To respond to anonymous I did read the Larry's comments and I think as a University President he should have known not to say them--that however he meant them he should ahve realized they would be taken as a put down but many women who study and work at his university. So whether he's sexist or not (and I have many friends who say he really isn't) he has very poor judgment and erratic behavior in many ways. The wonder is that Harvard appointed him in the first place since he was known to put his foot in his mouth often (think of his stint at the world bank). I think there is a symbolic leadership issue for the cabinet and I'm sure Obama is going to make his cabinet look like America, as they say. So we could say it's only fair to include some sexists. But think about it -- if the Harvard president had said something similar in public about blacks, would he not have been forced out sooner? And if that were the case Summers would not still be in consideration. Of course Summers did say something similar but he said it more in private to Cornell West and West promptly decamped for Princeton as I recall. We don't have to purge Larry -- we just have to let him stay where he is. I don't think he's a good choice and no one has a right to a cabinet position--it's all discretionary. Perhaps i should have explained myself furthre so as not to push your buttons.

moxiemamma said...

Dear DrDr,
Gee I'm new to this blogging thing and I could see it could take a lot of time. I didn't say Larry said women had smaller sized brains, i said he said they had lesser brains--he said something like the hypothesis that their brains are less suited (lesser, get it?) to math and science than are men's should be further explored or something like, that if I recall correctly. I stand by my comment on this issue, low as you think it is.

lerxst said...

Welcome to E40 moxx,

I'm actually not convinced that an academic economist would necessarily be the best choice given the importance of financial market complexities. I think the Rubin-Summers "team" actually worked well because you had a savvy and smart financial markets guy teamed with a deputy who had a brilliant academic mind (but with poor political skills).

I worry that Stiglitz may be a bit too much of an iconoclast (I'm thinking of his outspokenness during the Asian crisis) and not as much of a consensus builder.

Anonymous said...

Again, Summers did not say that women have "lesser brains," you do not recall correctly and you're perpetuating a ridiculous, anti-intellectual myth.

Summers said that the variance in the distribution of mathematical ability is higher among men than among women. This is turn implies, given other features of the distributions, that there will be more men than women in the extreme right tail of the distribution of mathematical ability, and that tail is largely from where highly skilled scientists are drawn. Summers offered that one of the many reasons we see more men than women in leading scientific positions is this unequal vairance, NOT that women have "lesser brains" or brains "less suited to math and science."

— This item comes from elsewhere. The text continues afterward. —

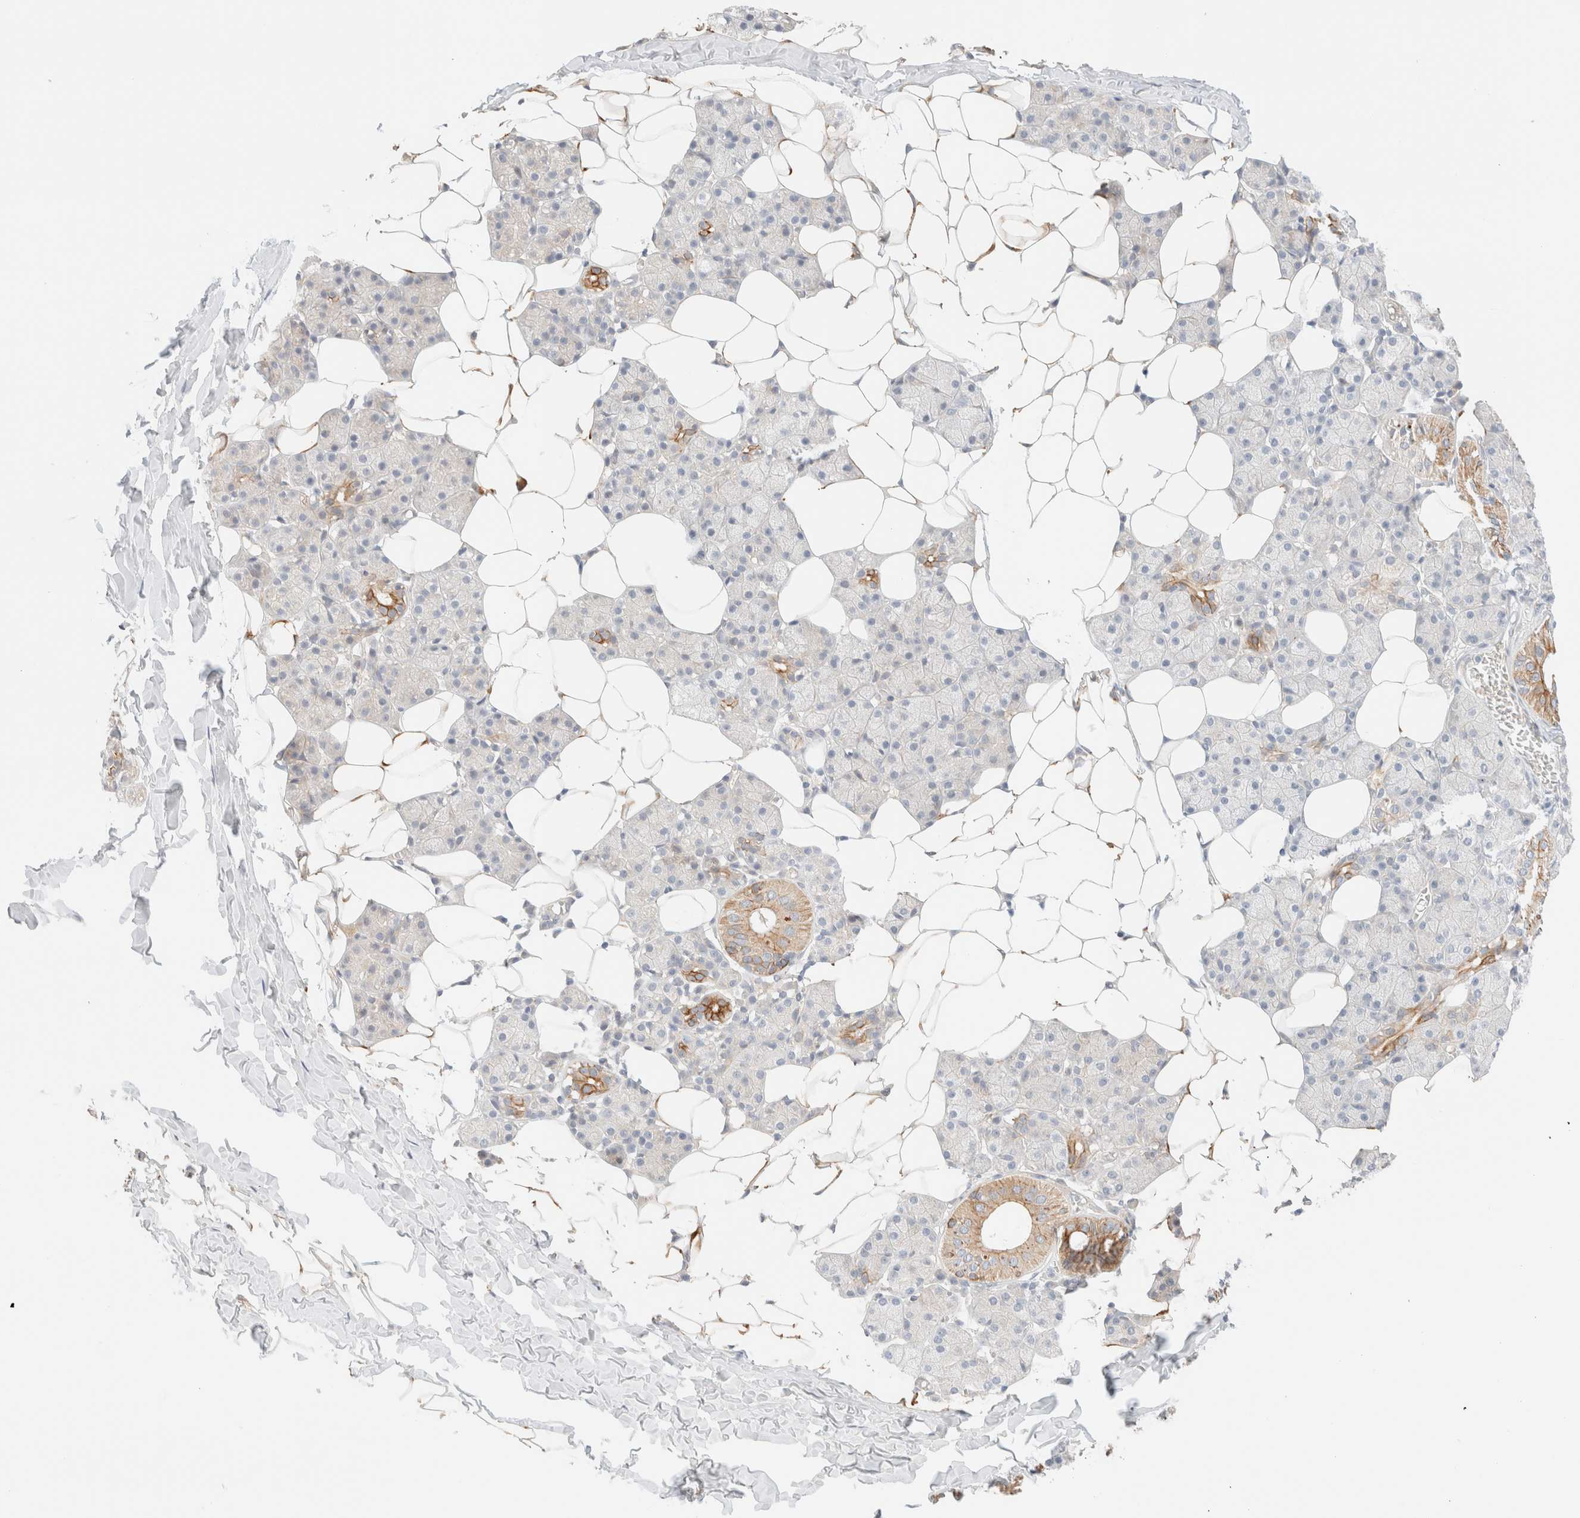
{"staining": {"intensity": "moderate", "quantity": "<25%", "location": "cytoplasmic/membranous"}, "tissue": "salivary gland", "cell_type": "Glandular cells", "image_type": "normal", "snomed": [{"axis": "morphology", "description": "Normal tissue, NOS"}, {"axis": "topography", "description": "Salivary gland"}], "caption": "Approximately <25% of glandular cells in benign human salivary gland demonstrate moderate cytoplasmic/membranous protein expression as visualized by brown immunohistochemical staining.", "gene": "SGSM2", "patient": {"sex": "female", "age": 33}}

None of this controversial in the literature, it's only controversial because some people insist on ignorantly and offensively mischaracterizing what he said as "women have lesser brains than men."

I am an economist, and I support Obama. I only found this site today. I will never visit it again.

Anonymous said...

G has it on the spot. Stiglitz is a great economist, but probably not the right guy for that position. I also worry about the attitude he might bring to working with people at the World Bank & IMF, with whom he has had open disagreement. We need someone who will embrace globalization but has a measured understanding of the need for properly sequenced, and well balanced liberalization of trade and factor mobility.